EXERCISE TEXT ▸
↓

FruitGateway - Blackcurrant breeding and domestication

Blackcurrant breeding and domestication

The breeding and domestication of Ribes has taken place only within the last 450 years, with the first records of blackcurrants found in 17th century herbals referring to the medicinal properties of the fruit and leaves (Roach 1985). The descriptions of the fruit in these references suggest that the initial selections were very close to wild types. Early selection was fairly erratic, but Keep (1995) suggests that there was probably selection for self-fertility, since selfed progenies of most cultivars show marked inbreeding depression. By the nineteenth century, a range of blackcurrant cultivars was available, including the cultivar 'Baldwin' which is still grown in some parts of the UK.

The number of available cultivars, all based entirely on R. nigrum, increased until in 1920 26 cultivars were classified into four main groups. Since that time, the number of available cultivars has increased steadily, and today the most popular are the 'Ben' series bred at the Institute. These cultivars, starting with the release of Ben Lomond in 1972, and more recently the later-flowering cultivars 'Ben Alder' and 'Ben Tirran', are widely grown both in the UK and throughout Europe. Newer releases such as the partially gall mite-resistant 'Ben Hope' (a complex cross involving 'Westra' and a blackcurrant x gooseberry backcross hybrid) and the reversion-resistant 'Ben Gairn' ('Ben Alder' 'Golubka') are now the leading cultivars within the UK and beyond. The Institute blackcurrant breeding programme has been commercially funded since 1991 (view details of Institute varieties).

↑

EXERCISE GOAL ▸
Write out the passage on blackcurrant breeding word for word, starting with "The number of available cultivars, all" and going on through "of Institute varieties).".

INFORMATION ▸
↓

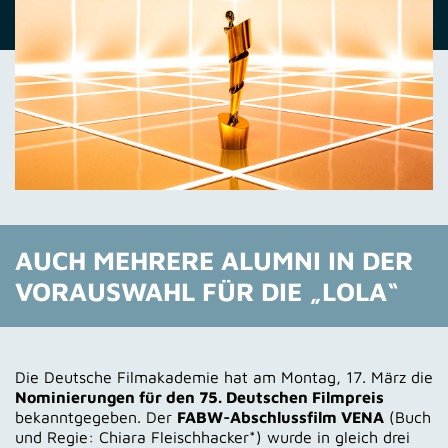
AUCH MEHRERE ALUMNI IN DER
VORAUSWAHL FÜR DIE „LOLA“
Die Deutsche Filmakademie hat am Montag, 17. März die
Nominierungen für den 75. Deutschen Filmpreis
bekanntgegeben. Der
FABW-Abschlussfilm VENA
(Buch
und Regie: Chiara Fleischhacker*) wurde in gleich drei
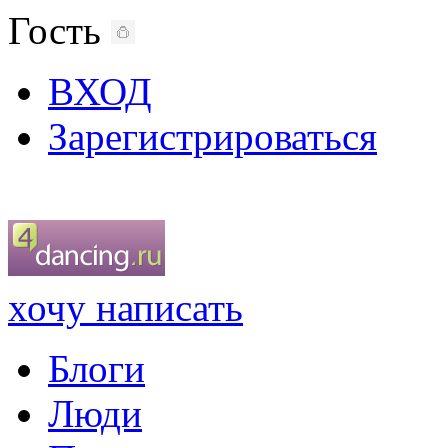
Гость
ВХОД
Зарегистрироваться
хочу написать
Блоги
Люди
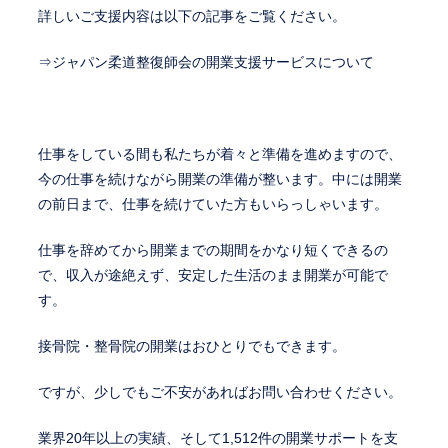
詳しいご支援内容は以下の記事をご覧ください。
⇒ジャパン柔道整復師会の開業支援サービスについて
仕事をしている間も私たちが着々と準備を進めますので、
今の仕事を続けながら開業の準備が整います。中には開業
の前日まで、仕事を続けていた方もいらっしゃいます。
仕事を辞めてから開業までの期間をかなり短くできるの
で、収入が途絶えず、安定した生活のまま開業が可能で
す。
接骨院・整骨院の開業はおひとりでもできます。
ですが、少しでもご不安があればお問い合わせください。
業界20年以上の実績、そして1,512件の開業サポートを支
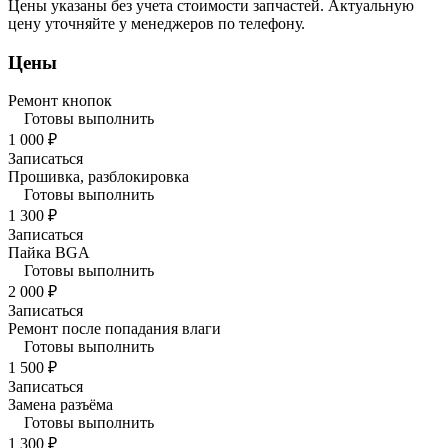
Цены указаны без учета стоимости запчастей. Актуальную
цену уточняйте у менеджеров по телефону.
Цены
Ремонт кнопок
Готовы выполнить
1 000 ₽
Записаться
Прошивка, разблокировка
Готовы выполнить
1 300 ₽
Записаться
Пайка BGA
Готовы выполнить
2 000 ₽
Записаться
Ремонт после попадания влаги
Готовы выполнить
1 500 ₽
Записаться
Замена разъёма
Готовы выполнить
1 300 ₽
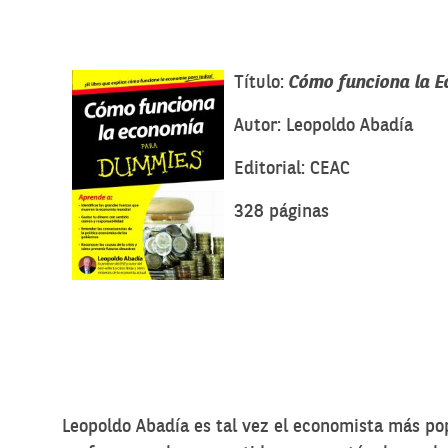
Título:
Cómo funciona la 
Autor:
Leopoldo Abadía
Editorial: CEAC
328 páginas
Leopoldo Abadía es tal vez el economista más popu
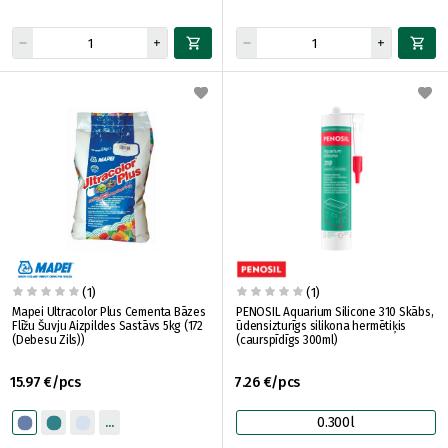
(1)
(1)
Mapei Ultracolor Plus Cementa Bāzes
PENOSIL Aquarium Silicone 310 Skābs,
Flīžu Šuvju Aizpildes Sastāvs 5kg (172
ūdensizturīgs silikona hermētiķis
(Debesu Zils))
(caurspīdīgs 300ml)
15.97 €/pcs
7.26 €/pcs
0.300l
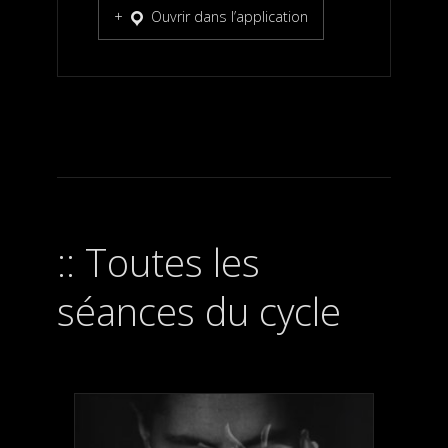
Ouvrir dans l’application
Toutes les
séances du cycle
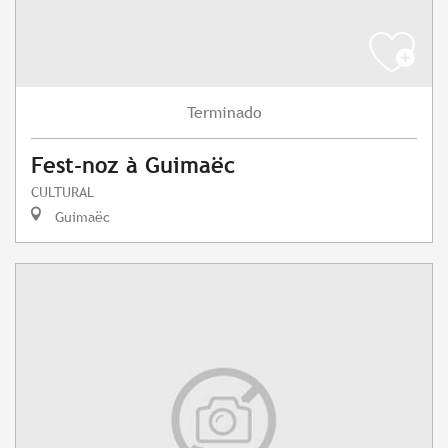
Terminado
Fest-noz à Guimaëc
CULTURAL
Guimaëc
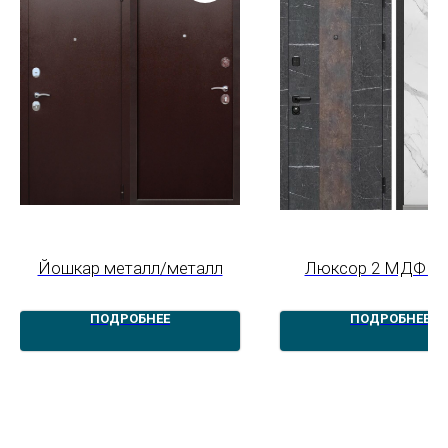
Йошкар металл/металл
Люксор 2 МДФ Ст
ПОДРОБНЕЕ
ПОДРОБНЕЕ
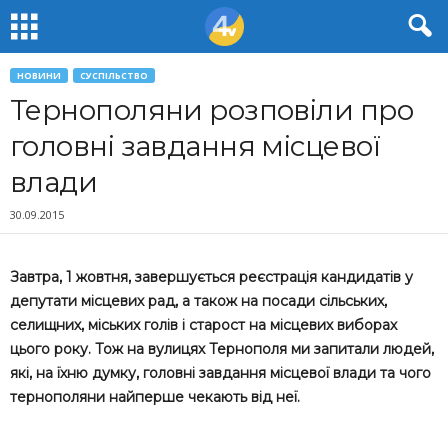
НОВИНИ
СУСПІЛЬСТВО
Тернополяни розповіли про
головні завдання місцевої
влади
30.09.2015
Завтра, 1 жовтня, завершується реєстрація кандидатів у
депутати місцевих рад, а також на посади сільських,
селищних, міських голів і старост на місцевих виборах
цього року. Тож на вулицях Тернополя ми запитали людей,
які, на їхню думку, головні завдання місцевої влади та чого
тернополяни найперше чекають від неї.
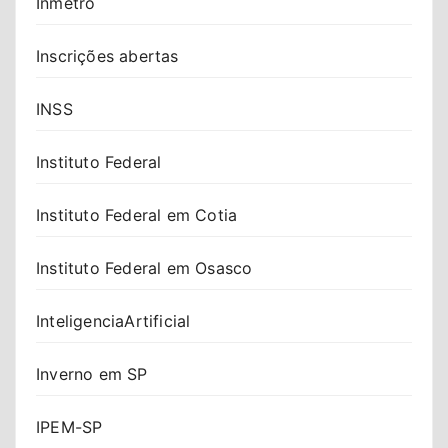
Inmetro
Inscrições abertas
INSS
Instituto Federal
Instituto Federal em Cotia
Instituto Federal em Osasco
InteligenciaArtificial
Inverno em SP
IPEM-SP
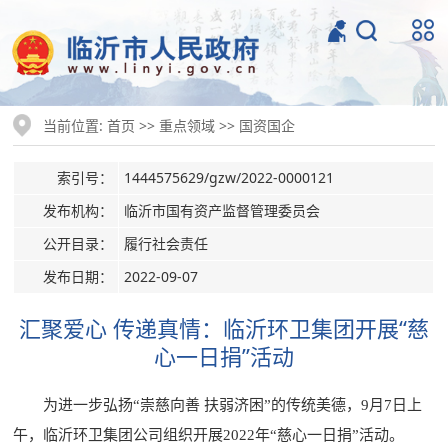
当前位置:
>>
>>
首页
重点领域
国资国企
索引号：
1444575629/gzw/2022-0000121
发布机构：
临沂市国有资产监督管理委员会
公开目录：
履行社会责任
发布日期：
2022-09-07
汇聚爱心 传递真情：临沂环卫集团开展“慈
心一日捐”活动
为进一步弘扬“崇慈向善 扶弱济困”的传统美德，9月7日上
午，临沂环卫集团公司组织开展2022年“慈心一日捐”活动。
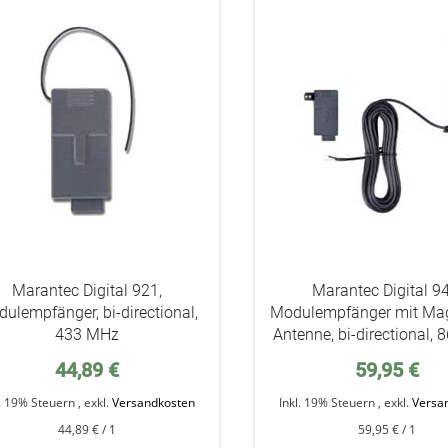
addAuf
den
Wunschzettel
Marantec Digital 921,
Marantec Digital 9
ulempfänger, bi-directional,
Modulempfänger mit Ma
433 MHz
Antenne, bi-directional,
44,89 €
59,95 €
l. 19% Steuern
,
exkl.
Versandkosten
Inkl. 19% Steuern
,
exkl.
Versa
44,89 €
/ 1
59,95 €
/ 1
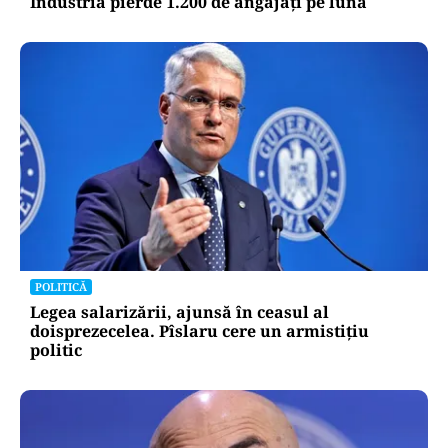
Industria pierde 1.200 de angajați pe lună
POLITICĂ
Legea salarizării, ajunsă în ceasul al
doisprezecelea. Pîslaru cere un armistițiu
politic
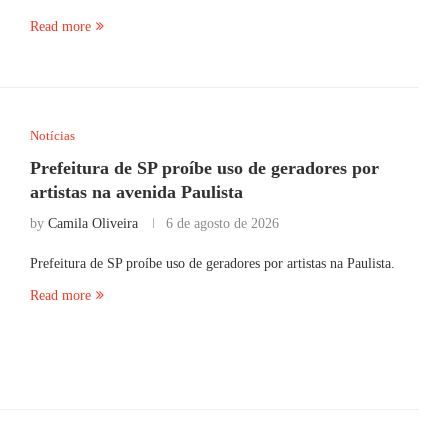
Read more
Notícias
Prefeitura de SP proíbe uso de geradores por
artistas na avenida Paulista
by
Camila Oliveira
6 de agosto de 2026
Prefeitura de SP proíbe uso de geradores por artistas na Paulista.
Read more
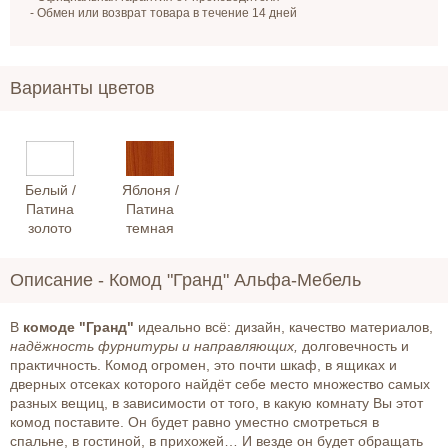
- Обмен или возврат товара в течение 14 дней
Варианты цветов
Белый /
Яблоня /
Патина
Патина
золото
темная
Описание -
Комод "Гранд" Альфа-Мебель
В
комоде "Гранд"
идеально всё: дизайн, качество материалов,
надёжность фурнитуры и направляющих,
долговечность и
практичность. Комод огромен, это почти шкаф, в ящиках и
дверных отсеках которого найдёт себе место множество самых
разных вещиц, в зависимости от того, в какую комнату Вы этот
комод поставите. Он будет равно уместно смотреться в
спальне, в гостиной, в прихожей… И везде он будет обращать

↑

SOLUTION ▸
The number of available cultivars, all based entirely on R. nigrum, increased until in 1920 26 cultivars were classified into four main groups. Since that time, the number of available cultivars has increased steadily, and today the most popular are the 'Ben' series bred at the Institute. These cultivars, starting with the release of Ben Lomond in 1972, and more recently the later-flowering cultivars 'Ben Alder' and 'Ben Tirran', are widely grown both in the UK and throughout Europe. Newer releases such as the partially gall mite-resistant 'Ben Hope' (a complex cross involving 'Westra' and a blackcurrant x gooseberry backcross hybrid) and the reversion-resistant 'Ben Gairn' ('Ben Alder' 'Golubka') are now the leading cultivars within the UK and beyond. The Institute blackcurrant breeding programme has been commercially funded since 1991 (view details of Institute varieties).